Маша рассказала, что однажды в ее комнате было холодно, и она решила пойти спать к маме. Место рядом с мамой было занято Эрни, который, видимо, тоже замерз. Маша пристроилась посередине.
– Я лежу, пытаюсь уснуть и вдруг начинает храпеть Эрни. Только он перестает, как начинает храпеть мама. И они так по очереди храпят, а иногда дружно. Ну вот как с ними спать?
* * *
Встретила соседку по подъезду, хозяйку корги Дори. Всегда благодушная и доброжелательная Дори выглядела не очень. Как и ее хозяйка.
– Не выспались? – спросила я.
– Да какой там… – махнула рукой соседка.
Вчера к ним приходили гости – друзья с маленькой дочкой. Малышке чуть больше годика. Ходит еще неуверенно. Девочка дотопала из комнаты до коридора, где обнаружила мягкую и красивую лежанку, да еще и с игрушками. Девчушка туда забралась и уснула, обняв плюшевого зайца. Родители наконец хватились ребенка, искали по всем комнатам и шкафам. Хозяйка в это время звала Дори – покормить. Ни малышка, ни собака на зов не откликались. Наконец хозяева и гости догадались выбежать в коридор, где застали сцену – спящий в собачьей лежанке ребенок и собака в ступоре и чуть ли не с сердечным приступом. Мало того что заняли ее законное место, так еще и любимую игрушку забрали. Но корги – очень вежливые и добрые собаки, поэтому Дори не могла вытащить ребенка, отобрать игрушку и показать, кто здесь хозяин.

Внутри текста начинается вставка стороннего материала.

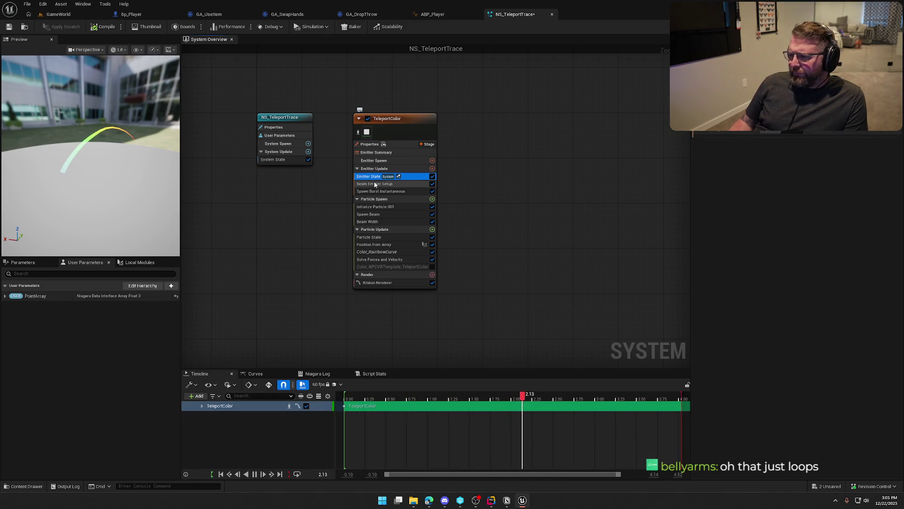
left_click(373, 161)
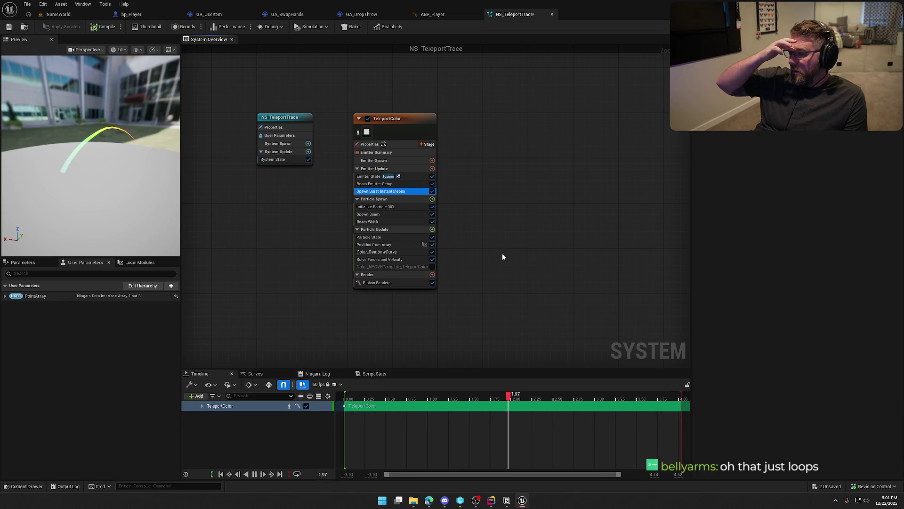
left_click(64, 15)
left_click(175, 27)
Run to the money bag, pick it up and throw it along the green arc.
key("w")
key("shift")
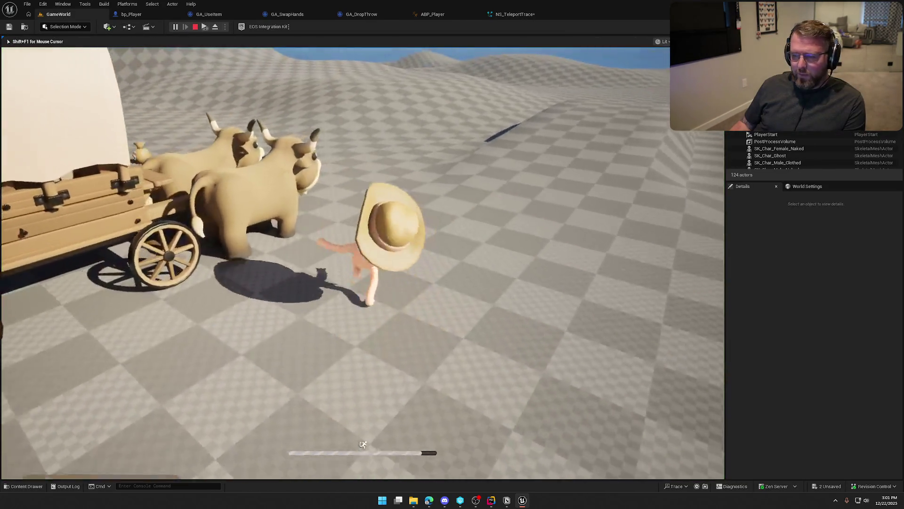
key("w")
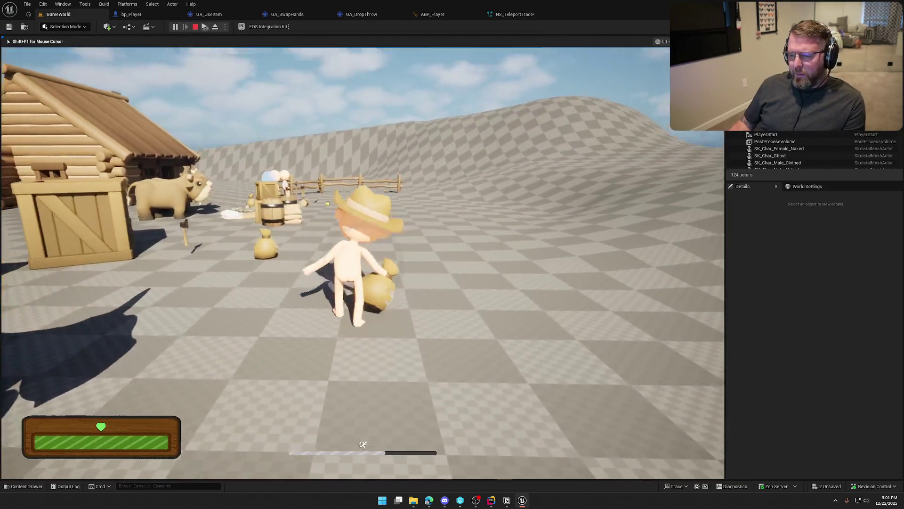
key("w")
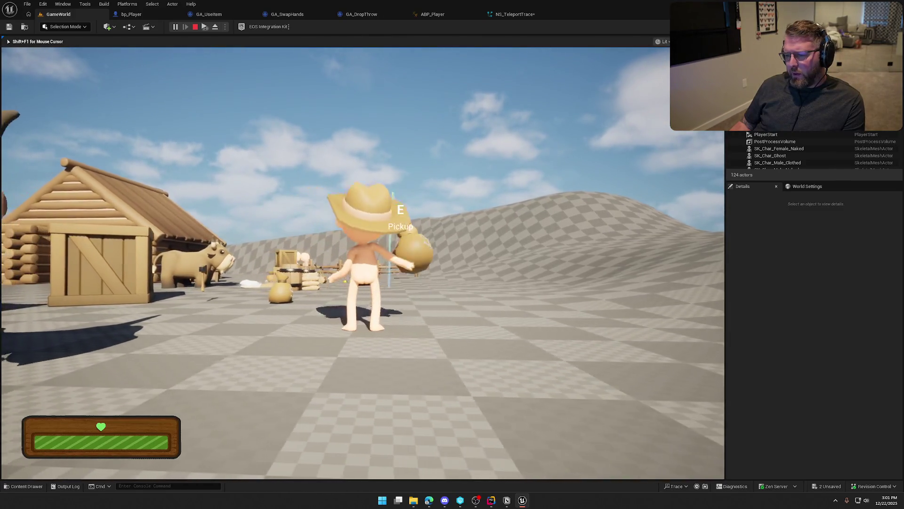
key("w")
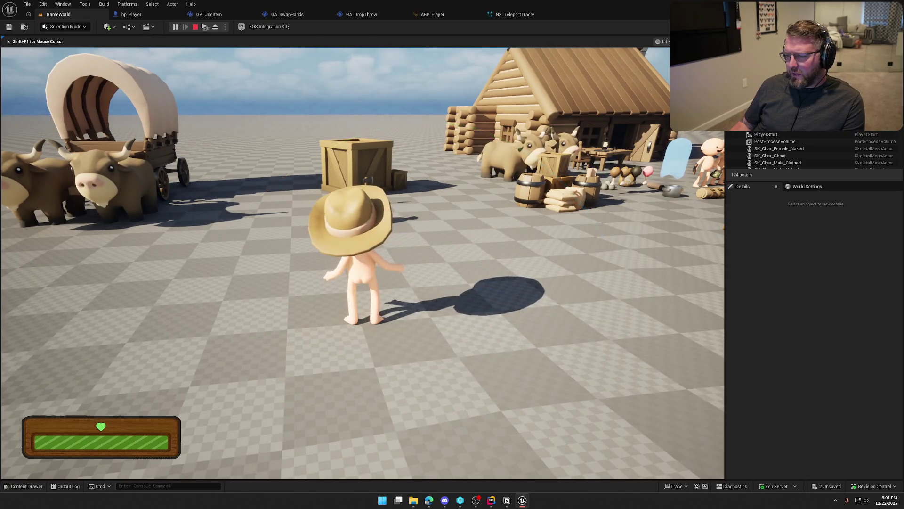
key("shift+w")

Она сидела и смотрела на спящую захватчицу. Малышку разбудили, зайца отобрали, Дори дали вкусняшек вне графика питания. Разбуженная девочка рыдала, требуя зайца назад. Дори не реагировала на вкусняшки. Да еще и описалась, чего с ней с щенячьего возраста не случалось. Гости спешно ушли. Дори не могла занять свою лежанку, поскольку та пахла ребенком, и ходила вокруг, пока сердобольная хозяйка не забрала ее в постель. Утром лежанку отпарили пылесосом-парогенератором. И зайца заодно. Но Дори все еще страдала. Соседка предлагала купить новую лежанку, муж был против. Он в общаге жил, и ничего, как-то выжил, учитывая, сколько людей лежало на кровати до него.
* * *
Недельный отпуск стирается за три дня работы. Но есть что вспомнить. На встрече с читателями, организованной во время отпуска, подошел мужчина – чуть за тридцать, привлекательный, вежливый, тактичный.
– А можно любой автограф? – уточнил он.
– Да, конечно.
Автографы я умею любые. Кто-то просит что-нибудь нарисовать – тогда я рисую сердечко со стрелой – это мне особенно удается. Однажды попыталась нарисовать человечка – читательница обиделась. Как-то подошла подписывать книгу учительница русского языка, и я писала диктант: «Виолетте Геннадьевне» – и для ее коллеги: «Нонне Филипповне». Учительница говорила, что еще никто не написал правильно. Я справилась.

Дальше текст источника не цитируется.